EXERCISE » Turn the data from the very start through the line containing "sie beschtimmt beim näxten mal wieder mit." into a Markdown table with the columns Row and Line. Put each line's number in Row and the line itself in Line, and leave out any blank lines.

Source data
○ ○ ○ ○
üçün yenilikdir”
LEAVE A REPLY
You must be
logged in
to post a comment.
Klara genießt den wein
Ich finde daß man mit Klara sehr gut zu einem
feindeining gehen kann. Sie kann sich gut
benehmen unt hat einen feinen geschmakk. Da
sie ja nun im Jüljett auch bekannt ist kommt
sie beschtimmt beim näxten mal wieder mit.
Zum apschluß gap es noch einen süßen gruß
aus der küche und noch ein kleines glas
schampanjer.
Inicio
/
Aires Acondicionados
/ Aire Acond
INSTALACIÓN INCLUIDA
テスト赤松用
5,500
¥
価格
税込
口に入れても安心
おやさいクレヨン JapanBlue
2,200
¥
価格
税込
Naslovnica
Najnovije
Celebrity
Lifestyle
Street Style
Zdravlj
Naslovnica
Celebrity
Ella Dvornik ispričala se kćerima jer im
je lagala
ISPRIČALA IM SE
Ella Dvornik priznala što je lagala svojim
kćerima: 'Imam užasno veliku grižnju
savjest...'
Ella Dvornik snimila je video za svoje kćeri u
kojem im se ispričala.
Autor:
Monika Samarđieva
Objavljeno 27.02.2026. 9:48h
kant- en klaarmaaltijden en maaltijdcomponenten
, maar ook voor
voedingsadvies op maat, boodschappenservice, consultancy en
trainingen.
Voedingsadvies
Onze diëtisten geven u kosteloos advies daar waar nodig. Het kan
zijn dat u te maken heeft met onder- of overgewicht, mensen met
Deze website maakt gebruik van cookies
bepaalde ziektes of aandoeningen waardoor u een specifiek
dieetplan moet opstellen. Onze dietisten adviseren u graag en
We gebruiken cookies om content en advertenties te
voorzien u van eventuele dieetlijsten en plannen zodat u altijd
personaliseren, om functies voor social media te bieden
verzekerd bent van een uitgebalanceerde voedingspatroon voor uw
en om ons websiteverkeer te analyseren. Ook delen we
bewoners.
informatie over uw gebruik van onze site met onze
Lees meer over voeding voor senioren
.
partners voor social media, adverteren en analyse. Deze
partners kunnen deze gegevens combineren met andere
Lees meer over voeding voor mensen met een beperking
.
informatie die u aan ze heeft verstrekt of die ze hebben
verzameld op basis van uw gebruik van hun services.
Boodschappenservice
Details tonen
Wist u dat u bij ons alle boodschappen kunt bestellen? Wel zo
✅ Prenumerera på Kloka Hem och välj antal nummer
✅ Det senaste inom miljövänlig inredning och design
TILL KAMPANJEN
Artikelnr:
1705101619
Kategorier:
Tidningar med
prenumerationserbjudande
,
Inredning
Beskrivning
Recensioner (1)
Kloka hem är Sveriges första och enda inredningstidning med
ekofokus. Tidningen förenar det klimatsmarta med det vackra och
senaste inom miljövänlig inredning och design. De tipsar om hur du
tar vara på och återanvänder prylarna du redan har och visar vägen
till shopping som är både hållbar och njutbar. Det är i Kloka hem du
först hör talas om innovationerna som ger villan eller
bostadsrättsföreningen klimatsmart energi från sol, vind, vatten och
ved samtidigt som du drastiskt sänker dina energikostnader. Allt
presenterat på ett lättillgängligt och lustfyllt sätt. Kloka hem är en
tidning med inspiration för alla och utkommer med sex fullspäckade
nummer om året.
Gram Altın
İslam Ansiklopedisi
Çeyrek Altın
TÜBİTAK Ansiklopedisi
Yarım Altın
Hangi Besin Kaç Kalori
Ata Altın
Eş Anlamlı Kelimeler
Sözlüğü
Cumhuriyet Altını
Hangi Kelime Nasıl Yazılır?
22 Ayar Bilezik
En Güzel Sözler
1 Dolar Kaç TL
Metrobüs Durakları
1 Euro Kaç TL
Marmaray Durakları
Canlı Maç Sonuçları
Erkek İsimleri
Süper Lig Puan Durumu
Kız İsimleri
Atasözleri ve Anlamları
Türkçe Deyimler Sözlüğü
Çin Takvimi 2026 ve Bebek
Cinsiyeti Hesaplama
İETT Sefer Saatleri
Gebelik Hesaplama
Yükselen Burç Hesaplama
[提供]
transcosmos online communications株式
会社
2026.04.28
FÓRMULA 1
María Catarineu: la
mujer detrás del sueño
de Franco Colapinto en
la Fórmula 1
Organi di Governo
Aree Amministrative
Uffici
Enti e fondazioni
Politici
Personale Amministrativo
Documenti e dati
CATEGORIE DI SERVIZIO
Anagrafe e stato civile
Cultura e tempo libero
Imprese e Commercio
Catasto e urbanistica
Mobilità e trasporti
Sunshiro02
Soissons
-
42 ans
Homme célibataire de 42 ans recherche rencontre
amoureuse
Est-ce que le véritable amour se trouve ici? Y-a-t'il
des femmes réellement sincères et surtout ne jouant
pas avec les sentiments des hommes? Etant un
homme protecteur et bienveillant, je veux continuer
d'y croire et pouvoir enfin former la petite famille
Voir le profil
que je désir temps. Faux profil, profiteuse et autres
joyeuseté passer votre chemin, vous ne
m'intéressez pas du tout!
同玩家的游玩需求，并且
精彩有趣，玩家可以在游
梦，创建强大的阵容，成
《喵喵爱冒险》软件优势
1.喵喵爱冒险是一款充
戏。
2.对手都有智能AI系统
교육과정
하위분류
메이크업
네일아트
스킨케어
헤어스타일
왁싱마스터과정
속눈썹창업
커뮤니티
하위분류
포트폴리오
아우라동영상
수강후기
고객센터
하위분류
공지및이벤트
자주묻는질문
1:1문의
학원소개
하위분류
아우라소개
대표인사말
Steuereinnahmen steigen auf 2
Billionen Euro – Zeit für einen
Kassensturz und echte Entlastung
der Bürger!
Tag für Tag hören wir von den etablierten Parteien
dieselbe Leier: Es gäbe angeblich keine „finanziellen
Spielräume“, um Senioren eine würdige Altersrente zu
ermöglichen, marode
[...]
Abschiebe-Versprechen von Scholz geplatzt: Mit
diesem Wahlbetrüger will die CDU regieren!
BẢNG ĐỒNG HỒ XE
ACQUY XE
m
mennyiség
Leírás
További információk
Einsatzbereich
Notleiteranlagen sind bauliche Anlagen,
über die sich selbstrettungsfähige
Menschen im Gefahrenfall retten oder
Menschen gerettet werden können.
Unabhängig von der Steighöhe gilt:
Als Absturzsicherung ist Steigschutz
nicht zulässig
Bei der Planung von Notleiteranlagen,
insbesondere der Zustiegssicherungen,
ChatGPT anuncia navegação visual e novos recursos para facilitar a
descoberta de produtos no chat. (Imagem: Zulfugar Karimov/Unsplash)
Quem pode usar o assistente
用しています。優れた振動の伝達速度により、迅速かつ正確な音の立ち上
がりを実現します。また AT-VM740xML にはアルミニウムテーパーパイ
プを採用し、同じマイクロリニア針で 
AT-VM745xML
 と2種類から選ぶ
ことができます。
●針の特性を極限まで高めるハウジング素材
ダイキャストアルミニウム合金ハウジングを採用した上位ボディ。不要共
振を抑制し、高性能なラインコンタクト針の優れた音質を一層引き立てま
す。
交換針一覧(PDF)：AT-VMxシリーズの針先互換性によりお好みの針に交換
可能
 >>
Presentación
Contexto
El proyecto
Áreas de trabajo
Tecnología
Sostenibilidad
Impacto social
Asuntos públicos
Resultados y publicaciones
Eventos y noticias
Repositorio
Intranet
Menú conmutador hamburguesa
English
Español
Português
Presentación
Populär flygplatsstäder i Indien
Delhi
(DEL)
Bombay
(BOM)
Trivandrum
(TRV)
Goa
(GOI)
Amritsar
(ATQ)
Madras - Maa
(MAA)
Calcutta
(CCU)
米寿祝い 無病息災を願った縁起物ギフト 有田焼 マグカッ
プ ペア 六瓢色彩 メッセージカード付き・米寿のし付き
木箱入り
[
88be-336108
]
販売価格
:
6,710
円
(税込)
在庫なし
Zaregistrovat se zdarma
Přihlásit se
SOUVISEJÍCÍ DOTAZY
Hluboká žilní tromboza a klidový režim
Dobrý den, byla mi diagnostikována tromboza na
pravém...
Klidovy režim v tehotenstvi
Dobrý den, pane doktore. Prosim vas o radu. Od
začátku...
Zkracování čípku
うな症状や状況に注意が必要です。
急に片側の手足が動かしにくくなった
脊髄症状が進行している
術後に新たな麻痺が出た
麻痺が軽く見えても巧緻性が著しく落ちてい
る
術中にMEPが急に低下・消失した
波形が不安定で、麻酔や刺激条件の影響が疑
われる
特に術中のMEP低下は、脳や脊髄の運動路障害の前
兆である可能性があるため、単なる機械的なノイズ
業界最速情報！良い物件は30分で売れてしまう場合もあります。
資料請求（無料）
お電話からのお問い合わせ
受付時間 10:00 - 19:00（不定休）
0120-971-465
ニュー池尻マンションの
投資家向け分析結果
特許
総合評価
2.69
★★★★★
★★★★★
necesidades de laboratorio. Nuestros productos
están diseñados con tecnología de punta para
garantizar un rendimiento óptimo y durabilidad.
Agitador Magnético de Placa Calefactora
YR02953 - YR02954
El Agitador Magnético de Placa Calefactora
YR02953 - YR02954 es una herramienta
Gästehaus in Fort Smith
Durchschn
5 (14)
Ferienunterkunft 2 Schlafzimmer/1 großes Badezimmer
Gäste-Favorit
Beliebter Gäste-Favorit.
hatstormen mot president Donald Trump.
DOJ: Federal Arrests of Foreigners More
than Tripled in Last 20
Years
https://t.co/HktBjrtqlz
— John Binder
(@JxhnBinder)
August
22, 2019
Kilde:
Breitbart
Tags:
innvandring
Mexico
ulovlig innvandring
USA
○ ○ ○ ○
RESPONSE »
| Row | Line |
|---|---|
| 1 | üçün yenilikdir” |
| 2 | LEAVE A REPLY |
| 3 | You must be |
| 4 | logged in |
| 5 | to post a comment. |
| 6 | Klara genießt den wein |
| 7 | Ich finde daß man mit Klara sehr gut zu einem |
| 8 | feindeining gehen kann. Sie kann sich gut |
| 9 | benehmen unt hat einen feinen geschmakk. Da |
| 10 | sie ja nun im Jüljett auch bekannt ist kommt |
| 11 | sie beschtimmt beim näxten mal wieder mit. |